In a SaaS environment, the amount spend on software represent a much bigger chunk of the pie, as the hardware required to run the software and the people required to deploy and manage the system are at the provider site. (top right pie chart below)


One could say that this is slightly misleading. The provider needs to buy the specific hardware and pay the people to deploy and run the software provided to you. So part of the “software” cost that you pay, actually includes the hardware and people cost of the provider, making a zero sum game (whether you run in on premise or as a service, the actual software/hardware/people ratio is the same).


Well, this is exactly where the value proposition of SaaS kicks in. Because the provider is now offering the software to many different organizations, the provider can benefit of much better economy of scale that you would individually (think Walmart). The idea is that the server you would need to buy to run the software would cost you more than the fraction of the cluster of servers that is serving your app.
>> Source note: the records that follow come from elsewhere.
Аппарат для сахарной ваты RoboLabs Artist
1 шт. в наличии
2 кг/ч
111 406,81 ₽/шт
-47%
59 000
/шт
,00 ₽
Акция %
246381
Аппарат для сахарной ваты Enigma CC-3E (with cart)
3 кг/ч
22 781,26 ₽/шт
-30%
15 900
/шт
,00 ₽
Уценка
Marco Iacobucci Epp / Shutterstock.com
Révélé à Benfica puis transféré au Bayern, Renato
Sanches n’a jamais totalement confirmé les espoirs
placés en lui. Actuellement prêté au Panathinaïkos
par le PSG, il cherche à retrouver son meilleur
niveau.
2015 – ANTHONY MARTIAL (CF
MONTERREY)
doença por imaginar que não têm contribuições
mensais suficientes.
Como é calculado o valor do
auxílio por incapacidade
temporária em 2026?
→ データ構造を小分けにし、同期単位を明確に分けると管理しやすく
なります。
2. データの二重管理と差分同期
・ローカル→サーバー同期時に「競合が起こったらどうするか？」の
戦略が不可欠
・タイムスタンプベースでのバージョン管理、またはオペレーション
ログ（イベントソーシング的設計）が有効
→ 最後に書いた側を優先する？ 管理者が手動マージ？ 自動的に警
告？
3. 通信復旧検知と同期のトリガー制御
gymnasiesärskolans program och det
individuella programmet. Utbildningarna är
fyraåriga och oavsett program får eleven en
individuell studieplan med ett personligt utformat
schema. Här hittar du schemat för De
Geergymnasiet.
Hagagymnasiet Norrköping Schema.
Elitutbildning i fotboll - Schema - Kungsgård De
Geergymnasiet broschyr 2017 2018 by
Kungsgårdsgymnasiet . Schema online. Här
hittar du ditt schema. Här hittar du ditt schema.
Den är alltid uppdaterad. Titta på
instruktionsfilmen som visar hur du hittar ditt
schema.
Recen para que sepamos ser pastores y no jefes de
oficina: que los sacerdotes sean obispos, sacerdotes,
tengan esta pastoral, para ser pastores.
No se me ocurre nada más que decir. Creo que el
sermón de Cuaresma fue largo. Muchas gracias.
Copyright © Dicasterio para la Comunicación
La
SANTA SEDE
The IT Pro you would hire to maintain your software would be more costly to you that the fraction of IT Pro staff (on provider’s payroll) maintaining your app, as the same staff would maintain thousands of installation.


In summary, it is true that part of your “software” cost is paying for hardware and people at the provider site to run and operate your software, but because of economy of scale, the amount charged to you is smaller than what it would cost you to operate it yourself.


The ratio of software cost over hardware and people cost are in your favor in a SaaS environment (bottom figure below)


Note that there are 2 assumptions here:

a) The value is the software (not hardware or people maintaining it) so the higher the software ratio, the better.

b) You are not a multi-mega site yourself which could obtain similar economy of scale than the SaaS provider itself.